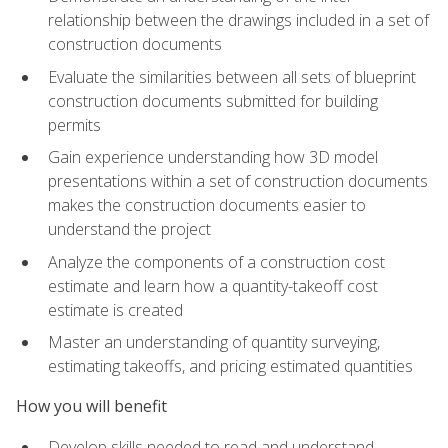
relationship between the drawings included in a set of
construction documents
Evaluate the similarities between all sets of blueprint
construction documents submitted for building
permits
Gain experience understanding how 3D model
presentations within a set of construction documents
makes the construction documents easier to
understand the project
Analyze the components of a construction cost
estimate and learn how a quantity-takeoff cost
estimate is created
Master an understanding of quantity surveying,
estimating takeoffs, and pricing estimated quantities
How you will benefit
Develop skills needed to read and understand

##############################

Rewrite every line of text in the listing above as a numbered list, skipping blank lines. Leave the pictures out of your answer.

— Task solution —
1. relationship between the drawings included in a set of
2. construction documents
3. Evaluate the similarities between all sets of blueprint
4. construction documents submitted for building
5. permits
6. Gain experience understanding how 3D model
7. presentations within a set of construction documents
8. makes the construction documents easier to
9. understand the project
10. Analyze the components of a construction cost
11. estimate and learn how a quantity-takeoff cost
12. estimate is created
13. Master an understanding of quantity surveying,
14. estimating takeoffs, and pricing estimated quantities
15. How you will benefit
16. Develop skills needed to read and understand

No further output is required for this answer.